Abstract

Abstract The contribution of turbulent mixing to heat and tracer transport in the tropical tropopause layer (TTL) is poorly constrained, partly owing to a lack of direct observations. Here, the authors use high-resolution (20 Hz) airborne measurements to study the occurrence and properties of small-scale (<100 m) wind fluctuations in the TTL (14–19 km) over the tropical Pacific. The fluctuations are highly intermittent and appear localized within shallow (100 m) patches. Furthermore, active turbulent events are more frequent at low altitude, near deep convection, and within layers of low gradient Richardson number.
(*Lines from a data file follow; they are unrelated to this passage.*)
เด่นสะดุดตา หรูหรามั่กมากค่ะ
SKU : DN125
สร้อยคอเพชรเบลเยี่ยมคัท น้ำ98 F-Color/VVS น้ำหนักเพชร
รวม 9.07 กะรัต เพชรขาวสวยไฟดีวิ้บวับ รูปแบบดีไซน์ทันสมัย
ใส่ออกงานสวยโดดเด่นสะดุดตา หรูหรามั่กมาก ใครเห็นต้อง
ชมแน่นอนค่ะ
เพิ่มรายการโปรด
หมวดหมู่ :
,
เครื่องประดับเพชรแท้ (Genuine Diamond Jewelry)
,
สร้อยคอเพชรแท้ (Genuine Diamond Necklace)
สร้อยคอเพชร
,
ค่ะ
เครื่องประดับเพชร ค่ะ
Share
A case study emphasizes the link between the turbulent events and the occurrence of inertio-gravity waves having small horizontal or vertical scale. To evaluate the impact of the observed fluctuations on tracer mixing, their characteristics are examined. During active events, they are in broad agreement with inertial-range turbulence theory: the motions are close to 3D isotropic and the spectra follow a −5/3 power-law scaling. The diffusivity induced by turbulent bursts is estimated to be on the order of 10−1 m2 s−1 and increases from the top to the bottom of the TTL (from ~2 × 10−2 to ~3 × 10−1 m2 s−1). Given the uncertainties involved in the estimate, this is in reasonable agreement (about a factor of 3–4 lower) with the parameterized turbulent diffusivity in ERA-Interim, but it disagrees with other observational estimates from radar and radiosondes. The magnitude of the consequent vertical transport depends on the altitude and the tracer; for the species considered, it is generally smaller than that induced by the mean tropical upwelling.